Pharmacologie clinique et vigilances, LNEC, INSERM U1084, CHU de Poitiers, Poitiers, France.
Centre de pharmacovigilance du Nord Pas de Calais, 1 place de Verdun, Lille, France.



In 2017, concerns regarding adverse events (AEs) associated with the Mirena levonorgestrel intrauterine device were largely echoed in the media in France. This resulted in a tremendous reporting of AEs to pharmacovigilance centres. The aim of this study was to describe the reporting of AEs regarding Mirena in France and to study the impact of media coverage on this reporting.


All cases reports involving Mirena recorded in the French national pharmacovigilance database from marketing (21 July 1995) until 04 August 2017 were extracted. To allow studying the influence of mediatisation, reports were described separately for the periods preceding and following the observed media coverage peak (15 May 2017).

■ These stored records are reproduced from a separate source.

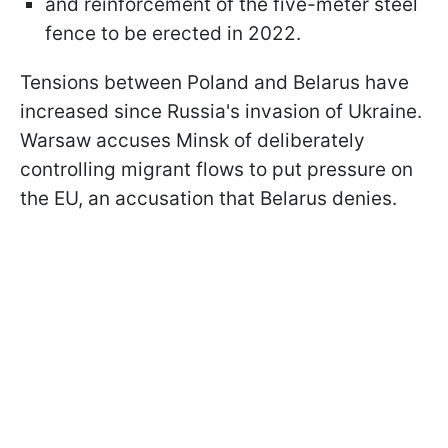
and reinforcement of the five-meter steel
fence to be erected in 2022.
Tensions between Poland and Belarus have
increased since Russia's invasion of Ukraine.
Warsaw accuses Minsk of deliberately
controlling migrant flows to put pressure on
the EU, an accusation that Belarus denies.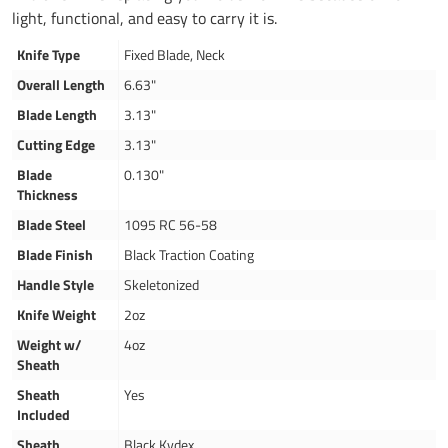
light, functional, and easy to carry it is.
Knife Type
Fixed Blade, Neck
Overall Length
6.63"
Blade Length
3.13"
Cutting Edge
3.13"
Blade
0.130"
Thickness
Blade Steel
1095 RC 56-58
Blade Finish
Black Traction Coating
Handle Style
Skeletonized
Knife Weight
2oz
Weight w/
4oz
Sheath
Sheath
Yes
Included
Sheath
Black Kydex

Overall, 3224 reports were considered, 510 (15.8%) recorded before the media coverage peak, and 2714 (84.2%) after. Before the peak, 76.5% of reports originated from health professionals; median time-to-report was of 5.5 months (interquartile range: 1.7-18.6), and median number of AEs per report was 1 (range: 1-17). After the peak, 98.6% originated from patients; median time-to-report was 21 months (interquartile range: 8.1-45.5), and median number of AEs per report was 6 (range: 1-37). After the peak, most reports mentioned anxio-depressive disorders (38.8 vs 10.6% before) or sexual disorders (47.3 vs 6.9%). Other emphasised AEs were weight increase (42.3 vs 10.2%) and pain (gastrointestinal, 19.1 vs 3.5%; musculoskeletal, 22.2 vs 4.5%).


This study highlighted the importance of mediatisation impact on spontaneous reporting with changes concerning amounts of reports, type of reporter, and type of reported AEs. For Mirena, this led to generate signals regarding anxio-depressive and sexual disorders.